Cheminée au fond. Porte-tenture à gauche. Table à droite. Pouf au milieu. Un piano ouvert. Fleurs à bon marché. Quelques cadres au mur. Feu de bois. Une lampe allumée.
BLANCHE, puis MAURICE.
Blanche est assise à sa table. Robe d'intérieur. Vieilles dentelles, c'est son seul luxe, tout son héritage. Elle a fouillé ses tiroirs, brûlé des papiers, noué la faveur d'un petit paquet, et pris dans une boîte une lettre ancienne qu'elle relit.
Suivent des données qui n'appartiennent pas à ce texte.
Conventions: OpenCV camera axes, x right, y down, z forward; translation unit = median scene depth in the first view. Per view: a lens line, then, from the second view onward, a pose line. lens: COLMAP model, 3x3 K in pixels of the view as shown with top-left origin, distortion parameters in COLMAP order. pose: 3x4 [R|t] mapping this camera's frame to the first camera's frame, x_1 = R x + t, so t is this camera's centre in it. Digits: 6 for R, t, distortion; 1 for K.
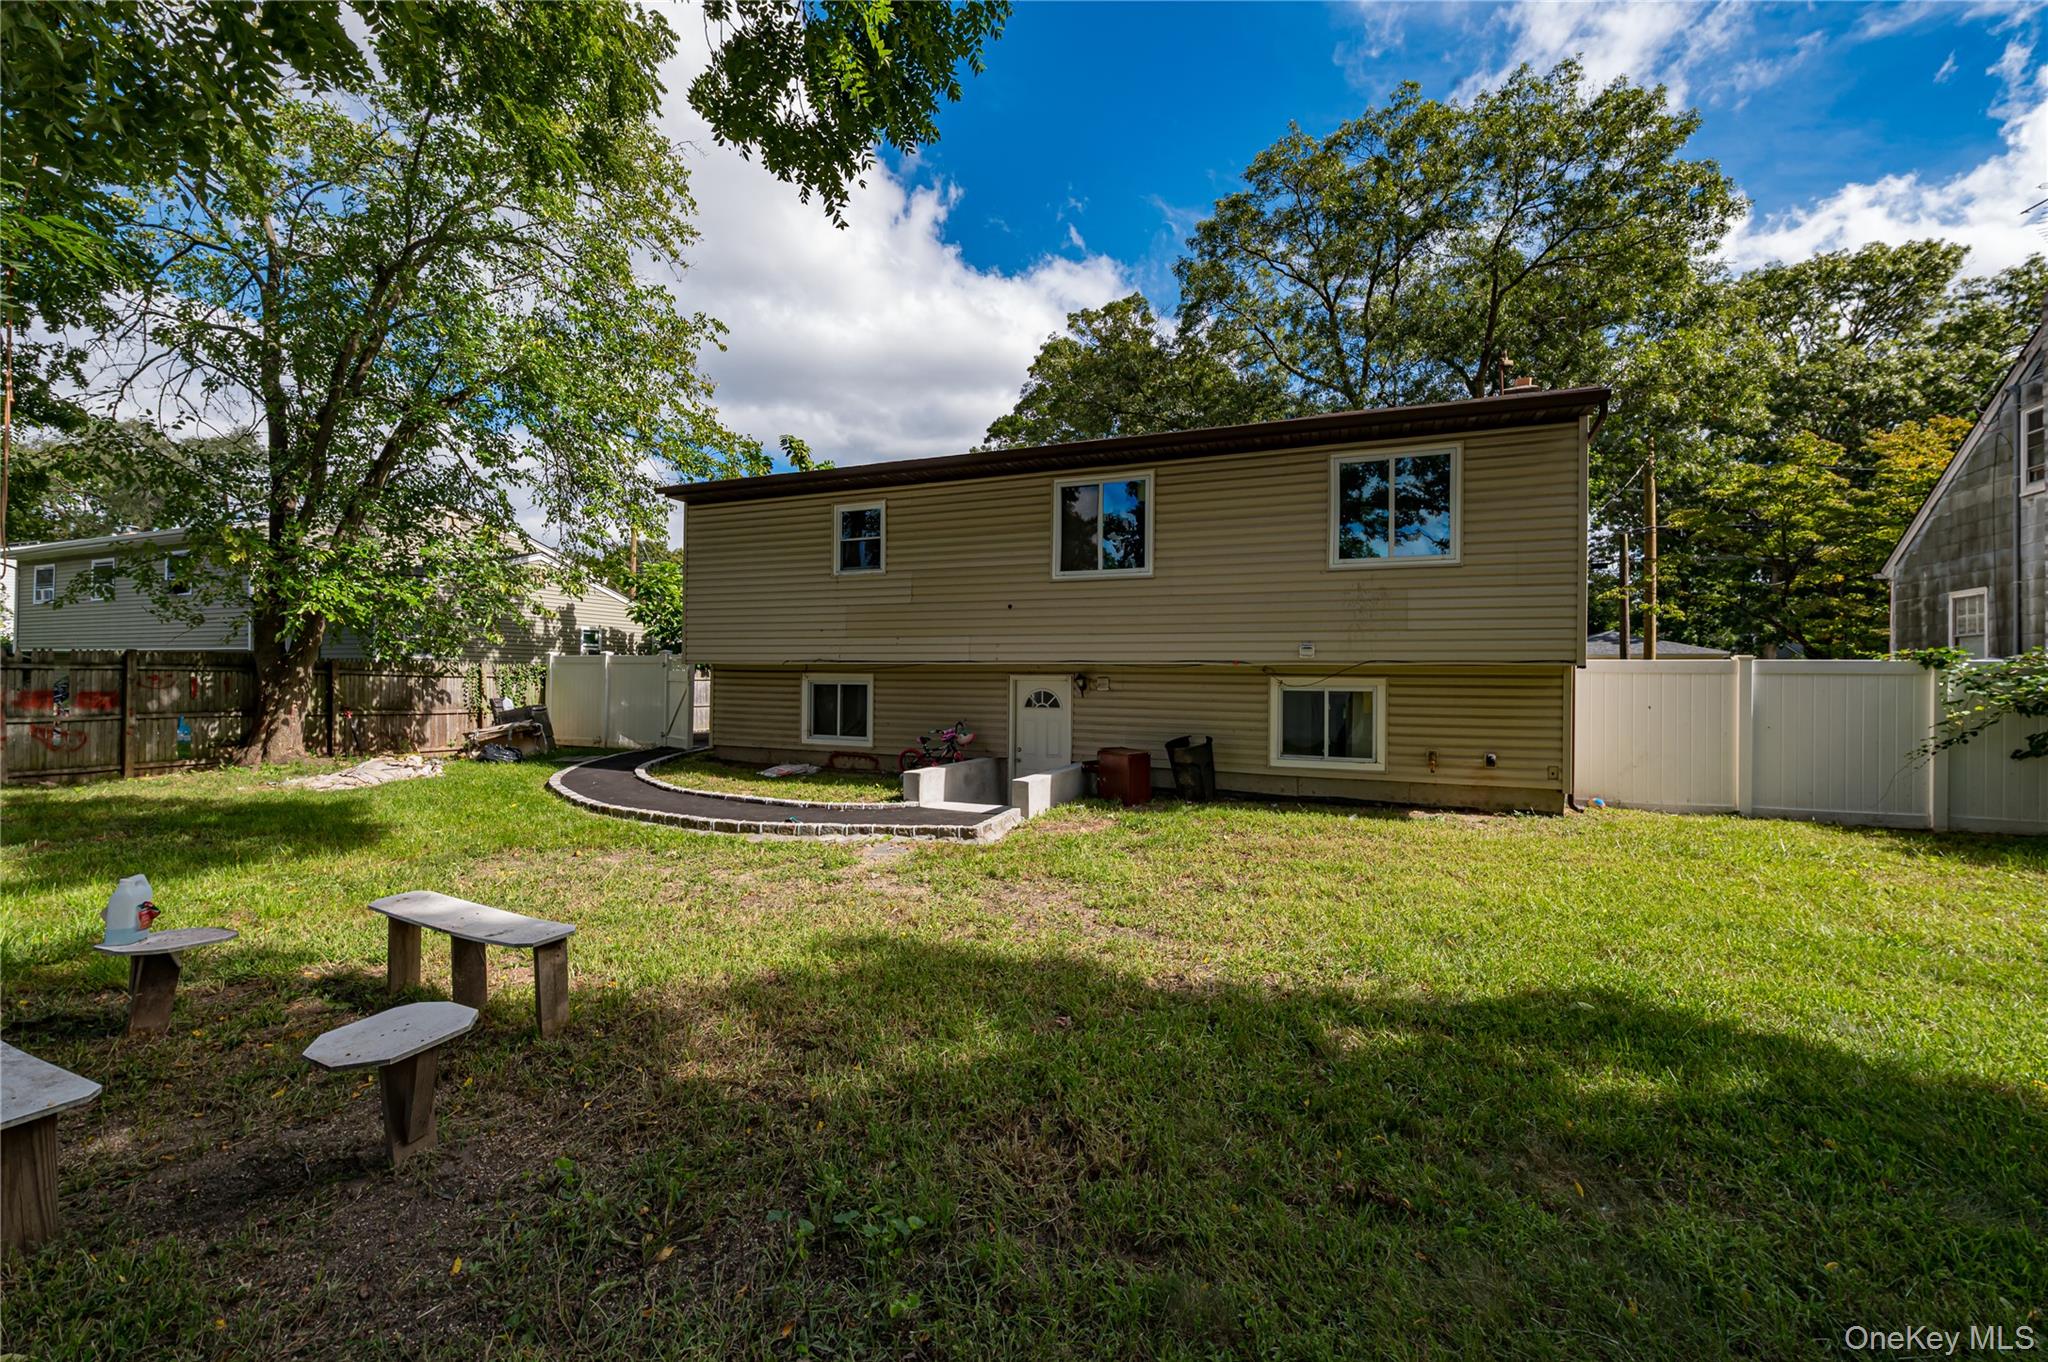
lens RADIAL K [[808.1, 0, 1029.8], [0, 808.1, 676.1], [0, 0, 1]] dist [0.000781, -0.000116]
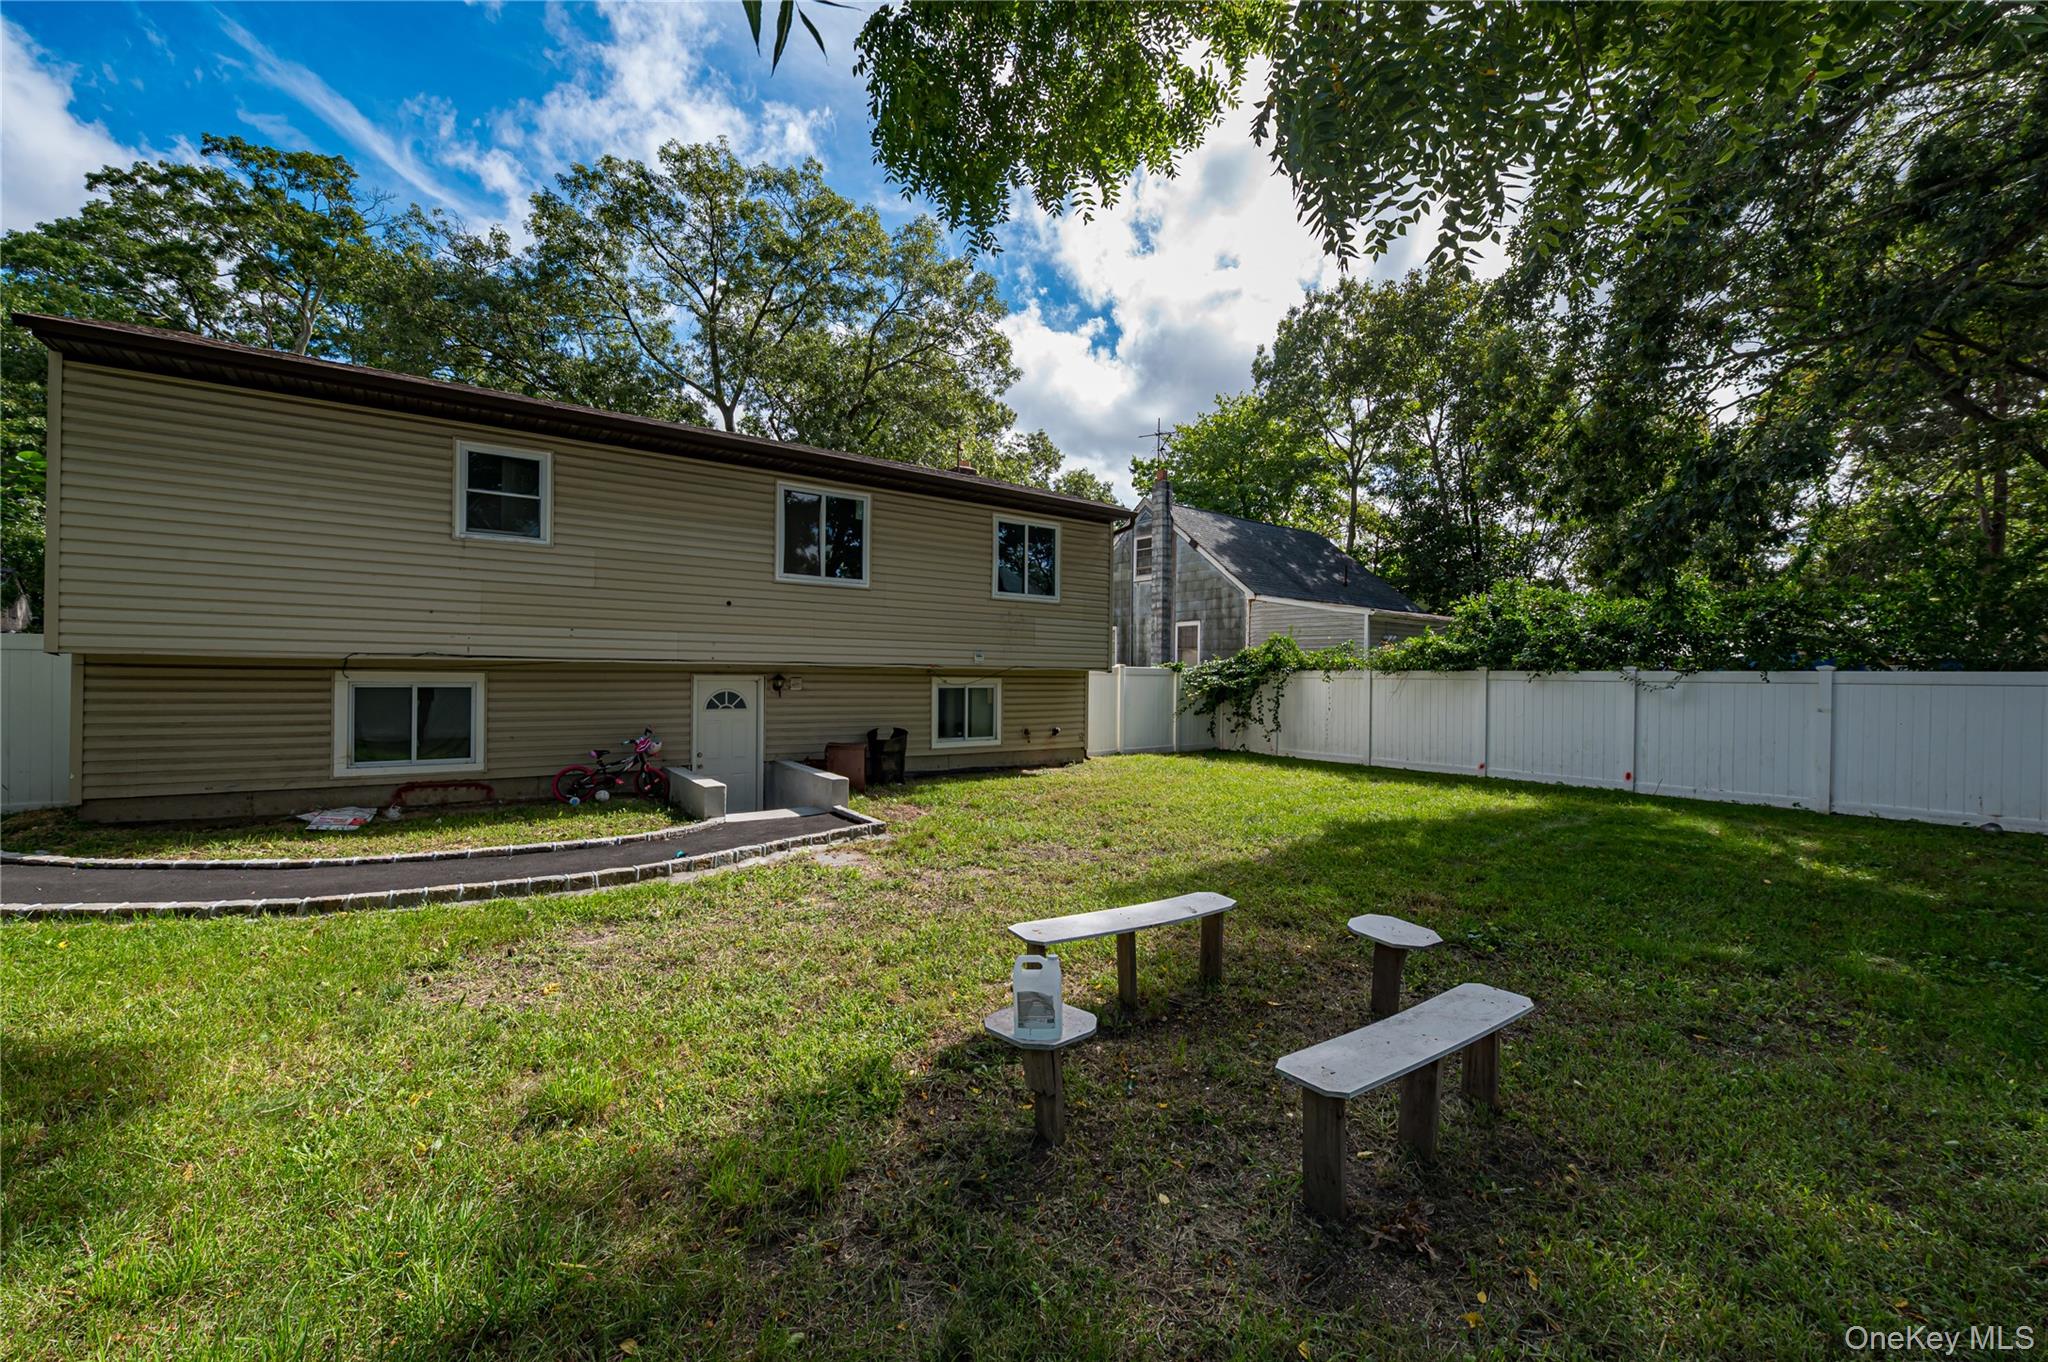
lens RADIAL K [[808.1, 0, 1029.8], [0, 808.1, 676.1], [0, 0, 1]] dist [0.000781, -0.000116]
pose [[0.526391, -0.003864, 0.850234, -0.640499], [-0.010374, 0.999886, 0.010967, -0.014660], [-0.850179, -0.014593, 0.526291, 0.202329]]
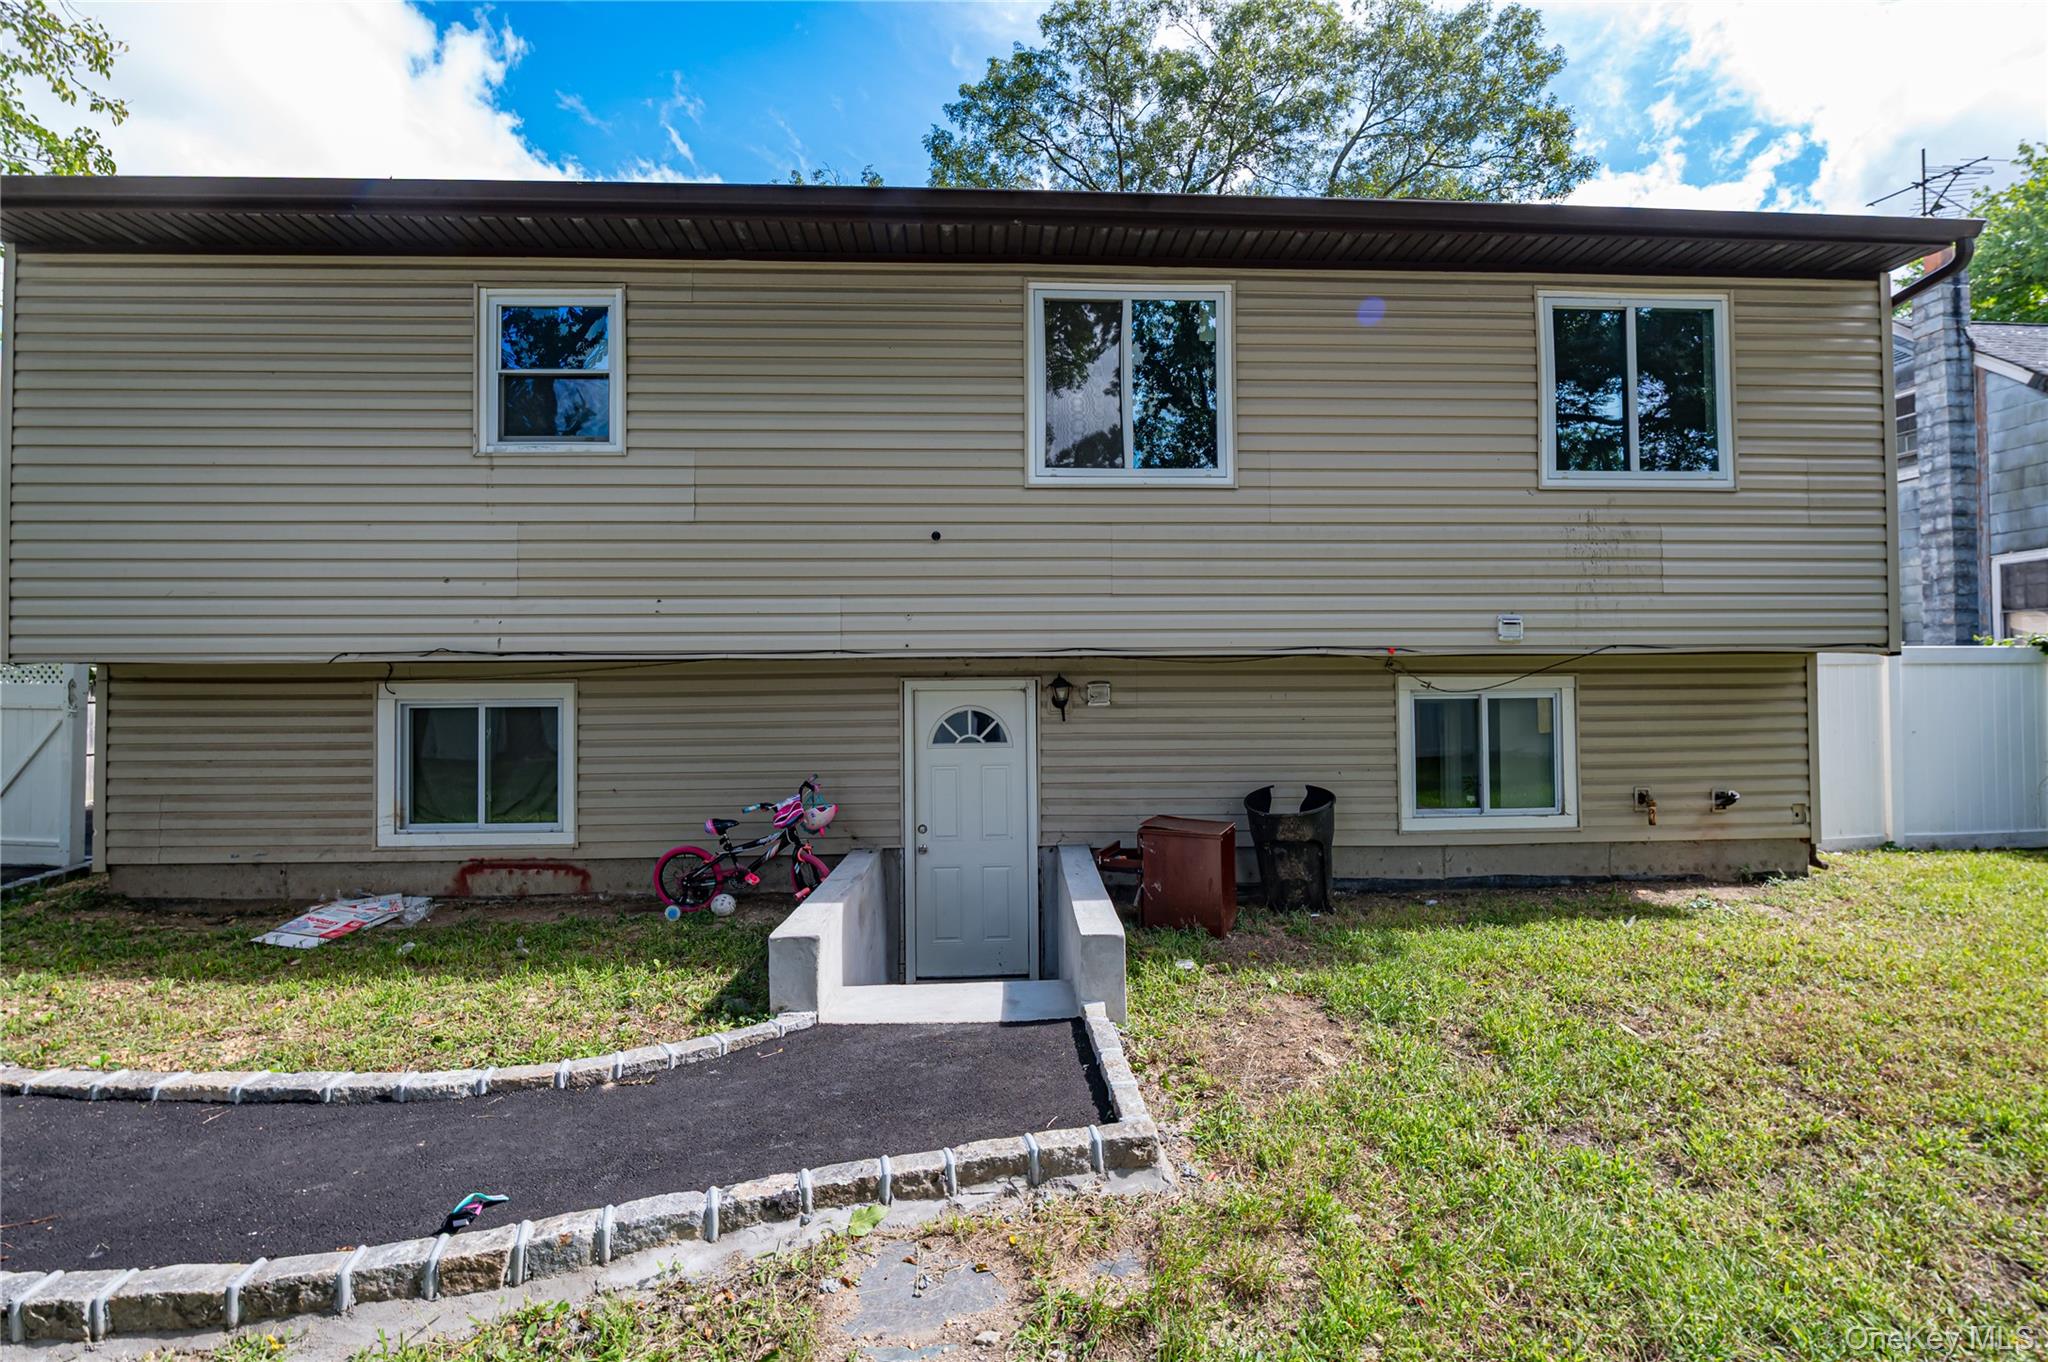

Ou, plutôt, elle n'en relit que des phrases connues. Celle-ci l'émeut, jusqu'à la tristesse. Une autre lui fait hocher la tête. Une autre, enfin, la force à rire franchement. On sonne. Blanche remet, sans hâte, la lettre dans sa boîte, et la boîte dans le tiroir de la table. Puis elle va ouvrir elle-même. Maurice entre. Dès ses premières phrases et ses premiers gestes, on sent qu'il est comme chez lui.
MAURICE (il appuie sur les mots) : Bonjour, chère et belle amie.
BLANCHE (moins affectée) : Bonjour, mon ami. (Maurice veut l'embrasser par habitude, politesse, et pour braver le péril. Elle recule.) Non.
MAURICE : Oh ! en ami.
BLANCHE : Plus maintenant.
MAURICE : Je vous assure que ça ne me troublerait pas.
BLANCHE : Ni moi ; précisément : c'est inutile. Avez-vous terminé vos courses ?
Il pose son chapeau et sa canne sur un meuble et s'assied à gauche de la cheminée, tend ses mains au feu, le ravive, tâche de ne pas paraître gêné. Blanche s'est assise près de la table, du côté opposé à celui où elle lisait la lettre.
MAURICE : Toutes, et je m'assieds éreinté. Que ne peut-on s'endormir garçon et se réveiller marié ? Je suis allé d'abord à la mairie : m'adressant ici, puis là, puis à droite, puis à gauche, puis au fond, j'ai questionné quelques messieurs ternes que mon mariage n'a pas l'air d'émouvoir beaucoup... De là, je suis allé chez le tailleur, essayer mon habit. Il me conseille décidément un peu d'ouate ici. J'ai, en effet, une épaule plus basse que l'autre.
BLANCHE : Je n'avais pas remarqué.
MAURICE : Je peux l'avouer, aujourd'hui que ça vous est égal.
BLANCHE : Je ne le dirai à personne.
MAURICE : De là, je suis allé à l'église. Il paraît qu'il va falloir me confesser !
BLANCHE : Sans doute, il faut remettre votre âme à neuf.
MAURICE : Les uns m'affirment que le billet de confession s'achète, et les autres que je puis tomber sur un prêtre grincheux qui me dira, si je pose pour l'homme du monde et l'esprit fort : « Il ne s'agit pas de ça, mon garçon.